- Work task
From the records below, please return each line that holds the word "creating".

Data excerpts: Begin

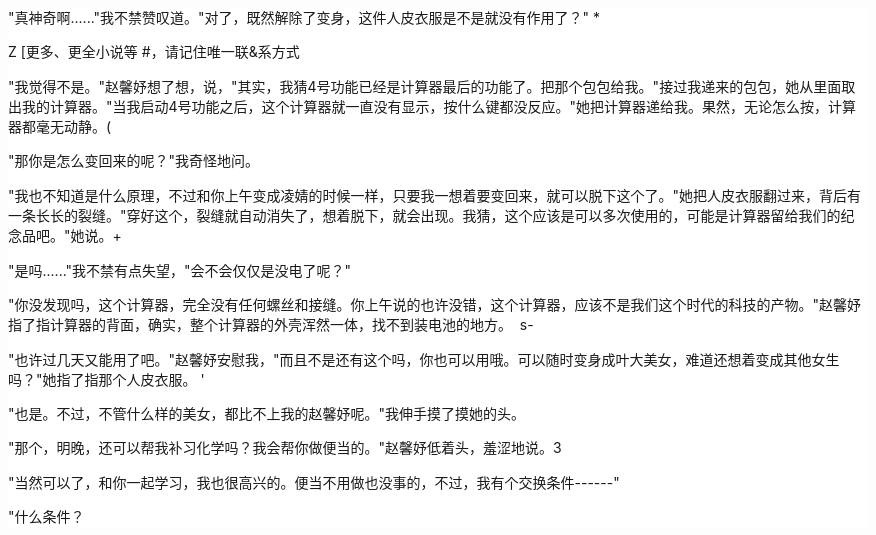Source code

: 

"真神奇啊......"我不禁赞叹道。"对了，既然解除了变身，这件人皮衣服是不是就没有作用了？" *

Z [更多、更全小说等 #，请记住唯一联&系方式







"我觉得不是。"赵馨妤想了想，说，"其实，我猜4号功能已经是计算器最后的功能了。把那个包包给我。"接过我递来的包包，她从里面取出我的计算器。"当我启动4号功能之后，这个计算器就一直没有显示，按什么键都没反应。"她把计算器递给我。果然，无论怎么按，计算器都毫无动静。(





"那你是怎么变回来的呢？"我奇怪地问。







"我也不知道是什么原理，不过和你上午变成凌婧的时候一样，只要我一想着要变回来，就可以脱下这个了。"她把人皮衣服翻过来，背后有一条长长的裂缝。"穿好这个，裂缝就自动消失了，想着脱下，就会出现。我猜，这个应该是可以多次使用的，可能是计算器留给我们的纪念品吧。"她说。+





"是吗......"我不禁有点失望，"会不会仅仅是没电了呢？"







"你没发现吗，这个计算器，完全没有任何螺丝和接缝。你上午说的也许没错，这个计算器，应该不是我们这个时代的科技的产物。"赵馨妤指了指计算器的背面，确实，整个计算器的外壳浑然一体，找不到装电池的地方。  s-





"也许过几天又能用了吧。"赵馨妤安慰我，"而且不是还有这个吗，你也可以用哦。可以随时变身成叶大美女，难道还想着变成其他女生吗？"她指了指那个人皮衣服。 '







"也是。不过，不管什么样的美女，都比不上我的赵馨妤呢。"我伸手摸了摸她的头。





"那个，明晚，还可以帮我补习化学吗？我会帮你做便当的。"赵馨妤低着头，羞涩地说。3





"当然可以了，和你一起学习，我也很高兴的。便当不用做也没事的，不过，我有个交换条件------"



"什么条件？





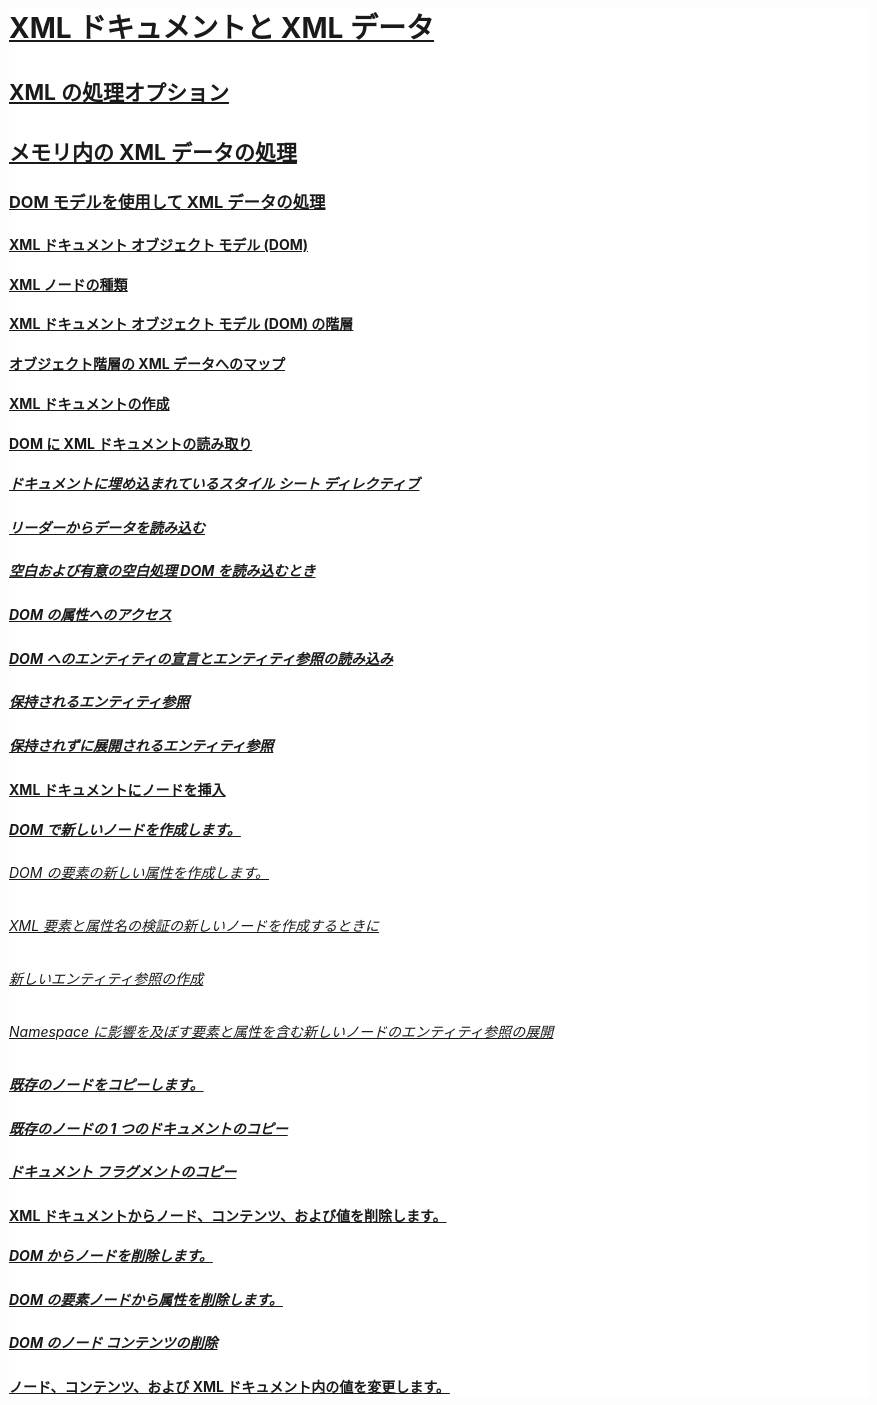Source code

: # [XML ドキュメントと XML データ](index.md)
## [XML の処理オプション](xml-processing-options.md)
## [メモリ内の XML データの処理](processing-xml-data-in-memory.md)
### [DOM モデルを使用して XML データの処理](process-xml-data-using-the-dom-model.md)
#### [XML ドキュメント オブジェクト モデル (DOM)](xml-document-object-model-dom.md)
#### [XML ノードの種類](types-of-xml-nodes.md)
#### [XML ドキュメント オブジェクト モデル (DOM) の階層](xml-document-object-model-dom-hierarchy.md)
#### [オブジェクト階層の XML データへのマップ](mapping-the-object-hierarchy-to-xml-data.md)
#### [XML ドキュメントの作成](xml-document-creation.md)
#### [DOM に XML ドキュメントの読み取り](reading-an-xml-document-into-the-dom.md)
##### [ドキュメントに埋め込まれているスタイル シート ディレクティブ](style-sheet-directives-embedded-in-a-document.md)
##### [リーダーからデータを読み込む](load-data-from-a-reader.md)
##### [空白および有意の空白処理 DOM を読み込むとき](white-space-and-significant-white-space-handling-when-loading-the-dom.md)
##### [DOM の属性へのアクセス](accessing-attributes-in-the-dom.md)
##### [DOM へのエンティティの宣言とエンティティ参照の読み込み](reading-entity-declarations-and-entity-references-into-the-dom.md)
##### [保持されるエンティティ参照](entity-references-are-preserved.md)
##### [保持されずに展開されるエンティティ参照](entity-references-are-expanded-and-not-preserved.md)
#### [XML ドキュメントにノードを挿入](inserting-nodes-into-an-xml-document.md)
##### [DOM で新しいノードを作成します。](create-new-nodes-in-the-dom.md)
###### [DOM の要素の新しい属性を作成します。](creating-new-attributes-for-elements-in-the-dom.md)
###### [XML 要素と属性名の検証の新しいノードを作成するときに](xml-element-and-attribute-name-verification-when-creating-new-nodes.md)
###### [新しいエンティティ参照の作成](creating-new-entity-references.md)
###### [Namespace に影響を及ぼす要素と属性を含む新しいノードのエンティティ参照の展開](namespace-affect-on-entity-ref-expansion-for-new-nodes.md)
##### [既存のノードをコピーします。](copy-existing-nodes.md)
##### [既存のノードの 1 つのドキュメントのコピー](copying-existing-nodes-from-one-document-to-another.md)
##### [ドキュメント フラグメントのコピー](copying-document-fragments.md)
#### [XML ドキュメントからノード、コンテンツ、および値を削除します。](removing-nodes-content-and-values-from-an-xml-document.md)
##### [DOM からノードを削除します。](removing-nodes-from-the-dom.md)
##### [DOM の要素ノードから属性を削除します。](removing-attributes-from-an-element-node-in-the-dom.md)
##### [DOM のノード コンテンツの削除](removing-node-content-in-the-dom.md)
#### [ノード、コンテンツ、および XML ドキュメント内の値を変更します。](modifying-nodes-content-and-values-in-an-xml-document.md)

Data excerpts: End

- Task result
###### [DOM の要素の新しい属性を作成します。](creating-new-attributes-for-elements-in-the-dom.md)
###### [XML 要素と属性名の検証の新しいノードを作成するときに](xml-element-and-attribute-name-verification-when-creating-new-nodes.md)
###### [新しいエンティティ参照の作成](creating-new-entity-references.md)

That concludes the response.